ENTRIES SHOWN:
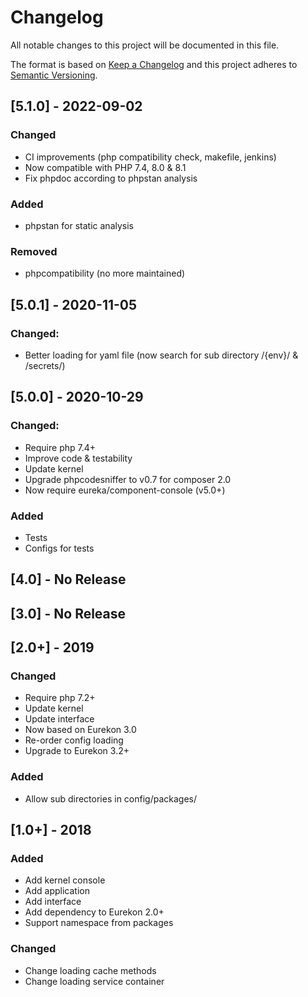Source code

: # Changelog
All notable changes to this project will be documented in this file.

The format is based on [Keep a Changelog](http://keepachangelog.com/en/1.0.0/)
and this project adheres to [Semantic Versioning](http://semver.org/spec/v2.0.0.html).


## [5.1.0] - 2022-09-02
### Changed
* CI improvements (php compatibility check, makefile, jenkins)
* Now compatible with PHP 7.4, 8.0 & 8.1
* Fix phpdoc according to phpstan analysis
### Added
* phpstan for static analysis
### Removed
* phpcompatibility (no more maintained)

## [5.0.1] - 2020-11-05
### Changed:
 * Better loading for yaml file (now search for sub directory /{env}/ & /secrets/)

## [5.0.0] - 2020-10-29
### Changed:
 * Require php 7.4+
 * Improve code & testability
 * Update kernel
 * Upgrade phpcodesniffer to v0.7 for composer 2.0
 * Now require eureka/component-console (v5.0+)
### Added
 * Tests
 * Configs for tests



## [4.0] - No Release



## [3.0] - No Release



## [2.0+] - 2019
### Changed  
 * Require php 7.2+
 * Update kernel
 * Update interface
 * Now based on Eurekon 3.0
 * Re-order config loading
 * Upgrade to Eurekon 3.2+
### Added
 * Allow sub directories in config/packages/


 
## [1.0+] - 2018
### Added
 * Add kernel console
 * Add application
 * Add interface
 * Add dependency to Eurekon 2.0+
 * Support namespace from packages
### Changed
 * Change loading cache methods
 * Change loading service container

YOUR INSTRUCTIONS: Return all of the entries exactly as written, but drop any pictures they hold.

EXERCISE OUTPUT:
Source code

: # Changelog
All notable changes to this project will be documented in this file.

The format is based on [Keep a Changelog](http://keepachangelog.com/en/1.0.0/)
and this project adheres to [Semantic Versioning](http://semver.org/spec/v2.0.0.html).


## [5.1.0] - 2022-09-02
### Changed
* CI improvements (php compatibility check, makefile, jenkins)
* Now compatible with PHP 7.4, 8.0 & 8.1
* Fix phpdoc according to phpstan analysis
### Added
* phpstan for static analysis
### Removed
* phpcompatibility (no more maintained)

## [5.0.1] - 2020-11-05
### Changed:
 * Better loading for yaml file (now search for sub directory /{env}/ & /secrets/)

## [5.0.0] - 2020-10-29
### Changed:
 * Require php 7.4+
 * Improve code & testability
 * Update kernel
 * Upgrade phpcodesniffer to v0.7 for composer 2.0
 * Now require eureka/component-console (v5.0+)
### Added
 * Tests
 * Configs for tests



## [4.0] - No Release



## [3.0] - No Release



## [2.0+] - 2019
### Changed  
 * Require php 7.2+
 * Update kernel
 * Update interface
 * Now based on Eurekon 3.0
 * Re-order config loading
 * Upgrade to Eurekon 3.2+
### Added
 * Allow sub directories in config/packages/


 
## [1.0+] - 2018
### Added
 * Add kernel console
 * Add application
 * Add interface
 * Add dependency to Eurekon 2.0+
 * Support namespace from packages
### Changed
 * Change loading cache methods
 * Change loading service container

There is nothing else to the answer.